Saleemul Huq: I’m based in Bangladesh, which is in South Asia, but I also work across the least developed countries, which are 50 of the poorest countries int he world across Africa and Asia. I guess Bangladesh primarily and then the least developed countries as a group, rather than a geographic group.
NB: And what does your work entail with those regions?
Saleemul Huq: I have 2 types of interests and activities within the countries I work. I am focussed on adaptation and helping the countries to figure out how to adapt to the impacts of climate change, given that they are all vulnerable countries and poor countries as well.
Increasingly now we are looking at the issue of loss and damage, which is beginning to be a reality and not something of the future. But also in the negotiations I advise the group of least developed nations, they are a caucus group with the Chair now being Ethiopia.
I advise them on issues related to adaptation and also loss and damage in the negotiations.
NB: We are at the COP now. Is Loss and damage something you are raising?
Saleemul Huq: Absolutely. I think this COP in particular has, under the presidency of Fiji, the Prime Minister of Fiji himself is the President of this COP, even though we are in Bonn and physically hosted by Germany, has raised this issue because for the island nations loss and Damage is actually an existential threat for some of them.
I think in 2017 we have passed a tipping point in terms of attributability of events around the world to human induced climate change. So if we take the hurricane season in the United States, in the Caribbean, you know, they call it hurricane season, they have them every year, but they have never had 4 successive category 5 storms causing $300 billion worth of Loss and Damage.
South Asia in the Ganges River, we have the river flooding every year in the monsoon but this year we have had a one in a hundred year flood. This is unprecedented. So now we have tipped over into seeing human induced climate change causing additional Loss and Damage over normal weather events.
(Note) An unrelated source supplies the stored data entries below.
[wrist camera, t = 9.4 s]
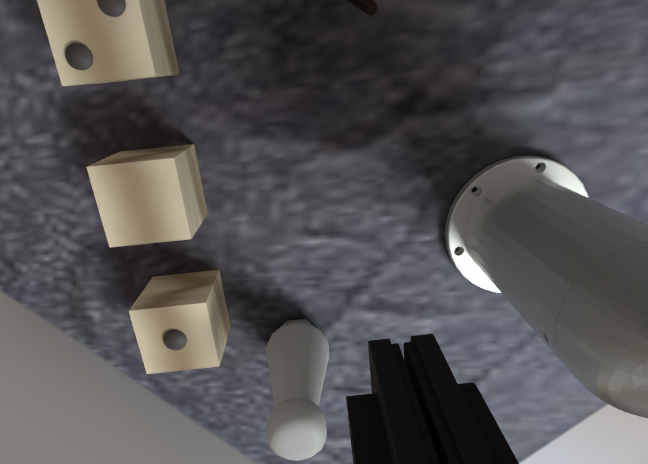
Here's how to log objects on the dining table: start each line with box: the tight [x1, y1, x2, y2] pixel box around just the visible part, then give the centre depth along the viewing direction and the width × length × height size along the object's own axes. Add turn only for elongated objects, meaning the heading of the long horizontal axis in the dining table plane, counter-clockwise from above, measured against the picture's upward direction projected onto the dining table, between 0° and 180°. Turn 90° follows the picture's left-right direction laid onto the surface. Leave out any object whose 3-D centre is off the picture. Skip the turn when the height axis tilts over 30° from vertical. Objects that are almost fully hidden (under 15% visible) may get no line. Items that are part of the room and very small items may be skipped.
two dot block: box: [37, 0, 180, 86], centre depth 30 cm, size 6×6×6 cm
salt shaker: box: [266, 319, 329, 461], centre depth 36 cm, size 6×6×13 cm
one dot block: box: [129, 270, 231, 374], centre depth 38 cm, size 6×6×6 cm
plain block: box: [87, 144, 208, 247], centre depth 34 cm, size 6×6×6 cm
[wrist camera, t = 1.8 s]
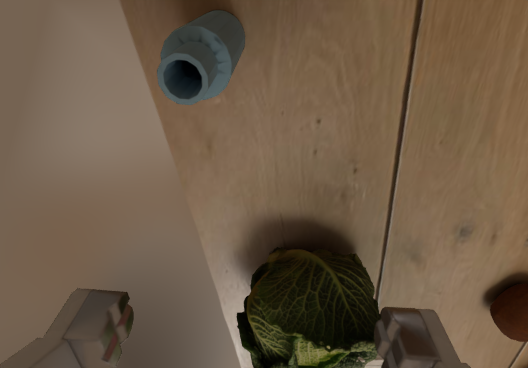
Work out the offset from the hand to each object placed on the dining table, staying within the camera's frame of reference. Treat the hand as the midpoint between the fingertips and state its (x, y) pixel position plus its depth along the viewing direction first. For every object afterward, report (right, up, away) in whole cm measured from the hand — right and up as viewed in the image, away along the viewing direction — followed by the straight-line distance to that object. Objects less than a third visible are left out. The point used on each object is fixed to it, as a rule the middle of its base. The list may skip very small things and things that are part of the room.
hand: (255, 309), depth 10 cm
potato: (+43, -15, +44) cm, 63 cm away
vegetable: (+7, -10, +42) cm, 44 cm away
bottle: (-4, +20, +23) cm, 30 cm away
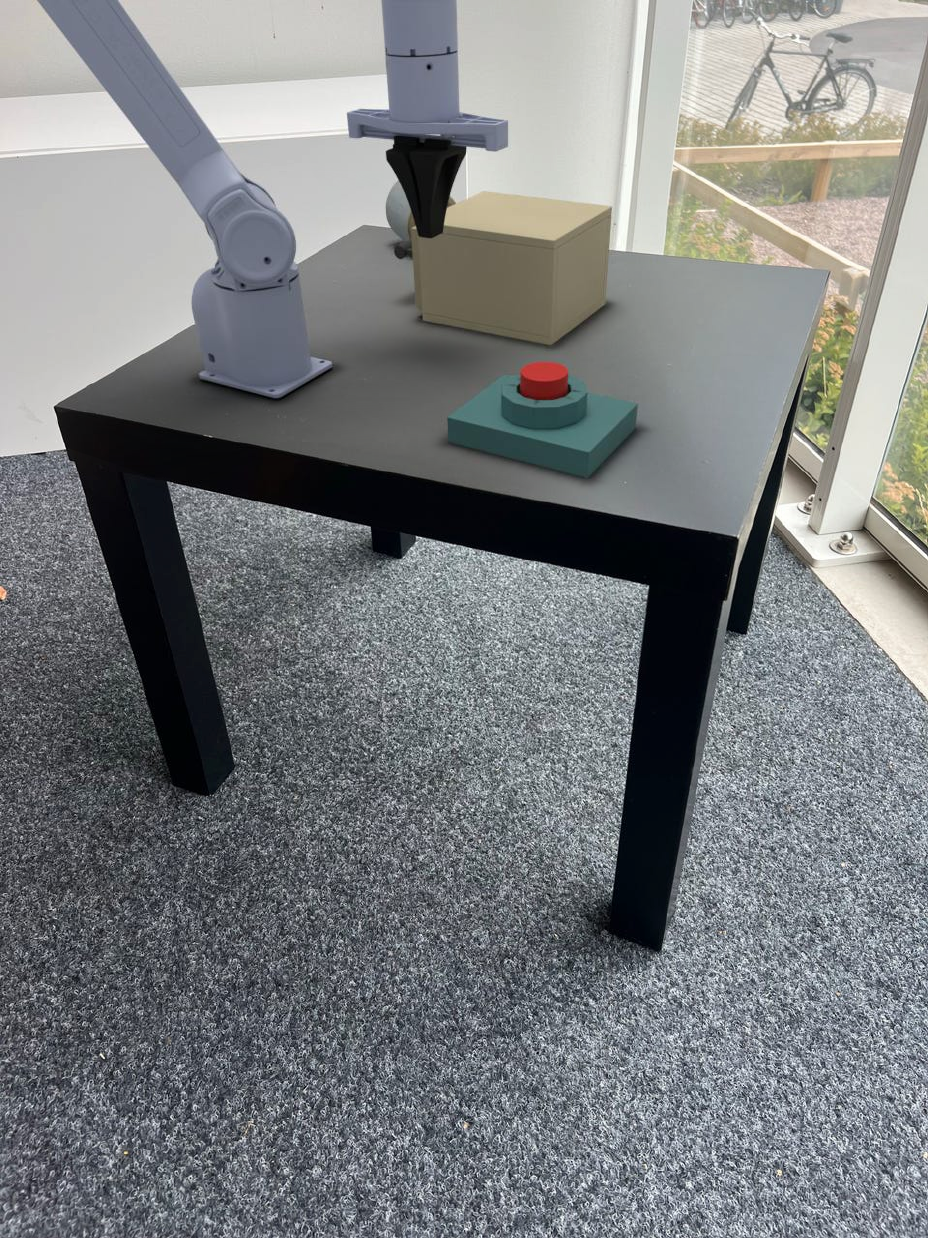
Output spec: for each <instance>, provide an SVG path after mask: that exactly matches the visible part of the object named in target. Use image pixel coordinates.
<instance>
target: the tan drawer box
mask: <svg viewBox="0 0 928 1238" xmlns="http://www.w3.org/2000/svg"><path fill="white" fill-rule="evenodd" d="M612 214H613V206H612V205H605V204H598V203H597V204H596V203H595V204H594V203H587V202H579V201H570V200H563V199H552V198H545V197H536V196H529V195H519V194H511V193H503V192H495V191H485V190H483V191H481V192H479V193H476V194H474V195H472V196H469V197H468V198H466V199H463V200H461V201H459V202H456V204H454V205H452V206H450V207H448V208H447V210H446V215H445V221H444V228H443V233H442V234H440V235H438V236H436V237H433V238H424V237H419V236H418V242H419V259H420V276H421V293H422V309H421V310H422V321H423V322H427V323H431V324H432V323H433V324H438V325H445V326H450V327H455V328H461V329H465V330H471V331H475V332H481V333H486V334H492V335H497V336H500V337H501V336H502V337H507V338H513V339H518V340H522V341H527V342H532V343H537V344H543V345H548V346H552V345H553V344H555V343H556V342H558V341H559V340H560V339H561V338H563V337H564V336H565V335H566V334H569V333H570V332H571V331H572V330H574V329H575V328H576V327H577V326H579V325H580V324H582V323H583V322H584V321H585V320H587V319H588V318H590V317H591V316H593V314H595V313H596V312H597V311H598V310H600V309H601V308H603V307H604V306H605V305H606V303H607V302H606V300H607V285H608V273H609V272H608V270H609V259H610V257H609V256H610V243H611V242H610V241H611V230H612Z"/></svg>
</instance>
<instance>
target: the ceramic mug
mask: <svg viewBox="0 0 928 1238" xmlns="http://www.w3.org/2000/svg"><path fill="white" fill-rule="evenodd" d="M454 204H457V202H456V201H455V200H454V198H453V197H452V196H451V195H450V197H449V201H448V205H447V208H448V207H450V206H452V205H454ZM385 217H386V220H387V223H388V226H389V227H390V229H391V230H392V232H393V233H394V234H395V235H397V237H399V238H400V239H402V240H403V242H405V241H407V240H409V239H411V228H412V227H415V226H416V225H415V222H414V219H413V215H412V212H411V209H410V206H409V203H408V200H407V198H406V195H405V193H404V190H403V188H402V186H401V184H400V182H399V180H398V179H397V181H396V182H395V183H394V184H393V186H392V187H391V188H390V190H389V192H388V194H387V197H386V201H385Z"/></svg>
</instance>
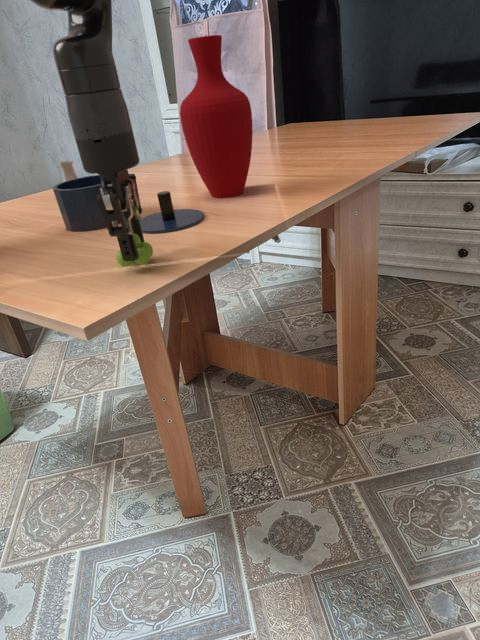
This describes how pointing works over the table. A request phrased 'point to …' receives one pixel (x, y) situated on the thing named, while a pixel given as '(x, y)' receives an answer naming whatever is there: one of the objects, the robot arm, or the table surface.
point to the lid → (170, 217)
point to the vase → (217, 123)
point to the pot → (80, 203)
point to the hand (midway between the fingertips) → (134, 252)
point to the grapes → (143, 252)
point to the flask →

NB: Do you get push back from countries like us in Europe when you start raising Loss and Damage?
Saleemul Huq: Well we used to get push back. We resolved in COP19 something called the Warsaw International Mechanism on Loss and Damage. So they agreed to talk about it. It is a mechanism with an executive committee, it has a five year work programme.
So, the process in the UNFCCC of taking an issue on is to set-up a committee to examine the issue. It doesn’t necessarily solve the problem… and they are doing good work. I have nothing against the committee.
But the particular issue in this COP is the committee has produced a five year work programme which we are going to adopt here. It is by and large fine, but what we, the developing countries, are asking for is a bit more push to look at innovative financial mechanisms to deal with Loss and Damage.
At the moment the only one that developing countries seem to want to talk about is insurance. Which is fine but it doesn’t solve everything and for the most poorest and vulnerable countries, insurance is not really the most ideal tool to use.
NB: So what is the most ideal tool to use in your opinion?
Saleemul Huq: Well we from civil society, I am not a negotiator, I am not a negotiator so I can propose things and the negotiators can accept or not accept, we are saying that the time has come to put the polluter pay principal into practise.
In the context we have a set of maybe a few dozen very large multinational fossil fuel companies who are making billions of dollars of profits by mining the fossils and selling and burning that causing the loss and damage.
So we know who is causing it. They are companies and they are making profits out of it, so tax them! Let’s put a Loss and Damage levy on them and let the countries apply that levy and put the money into a Loss and Damage fund. They could probably raise billions of dollars that way.
NB: Do you think this is actually going to happen?
Saleemul Huq: We are not going to get it here but we are going to push for it. Maybe not COP23, made COP24, if not there then maybe COP25, but sooner or later they are going to have to do it. It is unconscionable for polluters to be allowed to profit from pollution and cause Loss and Damage to people around the world and we sit and do nothing about it. We let them get away with it.
NB: It really is profiting from destruction isn’t it?
Saleemul Huq: Precisely. They are making profits by killing people, it is as simple as that!